The last time that I was struggling with self harm… I remember talking to someone about it and one of their excuses for why I shouldn’t do it was based in shame. Something along the lines of “You don’t want to be stuck with the scars. You won’t want yourself or other people to see them” I understand the sentiment and I don’t fault that person for saying it at all, and sure, sometimes I wish I could wish away the reminders, but it was also not an effective argument and didn’t stop me. It just meant that I put a little more effort into ensuring people wouldn’t see them. And honestly, the whole idea is backwards. While I’m not going to attempt explaining why I have cut myself at this time, I will say that part of it has to do with making feelings tangible. Especially as a teenager. Making them real. Making them seen. Acknowledging them. Feeling them when you don’t know how else to feel them. So the idea of hiding the tangible expression that came about because of how unseen I felt, so it remains unseen? There’s some disturbing irony in that. That’s an environment ripe for relapse.

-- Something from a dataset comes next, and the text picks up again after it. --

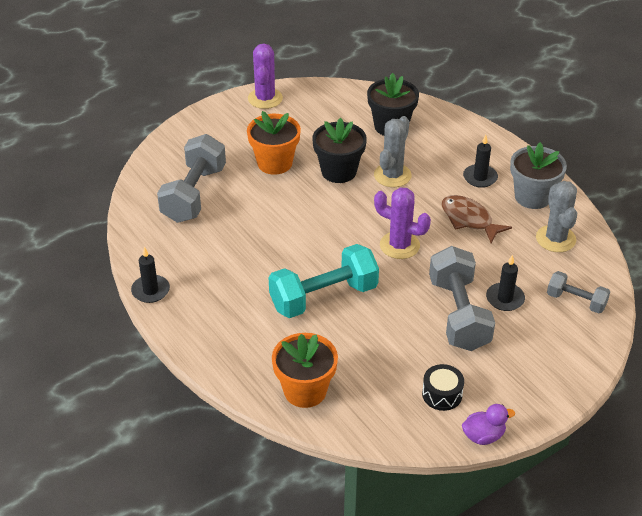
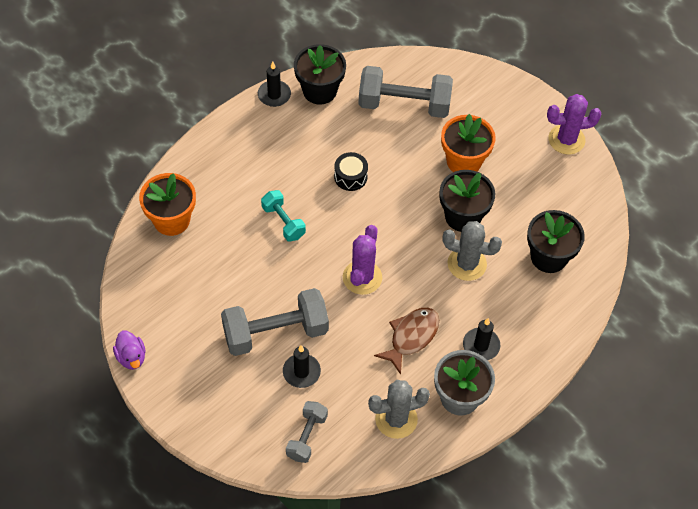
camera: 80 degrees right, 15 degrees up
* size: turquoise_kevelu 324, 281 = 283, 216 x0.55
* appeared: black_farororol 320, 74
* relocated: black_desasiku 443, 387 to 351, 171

We need to fight back against shame. Inner shame, and shaming others. One of the most memorable things my last therapist said to me was that “Shame comes from Satan. Guilt comes from God” because shame encourages hiding from real accountability, hiding from feelings, hiding from change. Whereas guilt is intended to incite actual change and growth. But guilt mixed with shame? Clearly they can be difficult to untangle. But shame does not encourage change. 


And what combats shame but unconditional love? And willingness to talk about the hard things instead of pretending they don’t exist. And that applies to a lot more than just self harm. It applies to pornography. It applies to depression. It applies to past sins. Shame leads to more shame. But unconditional love can be a vehicle for all sorts of things.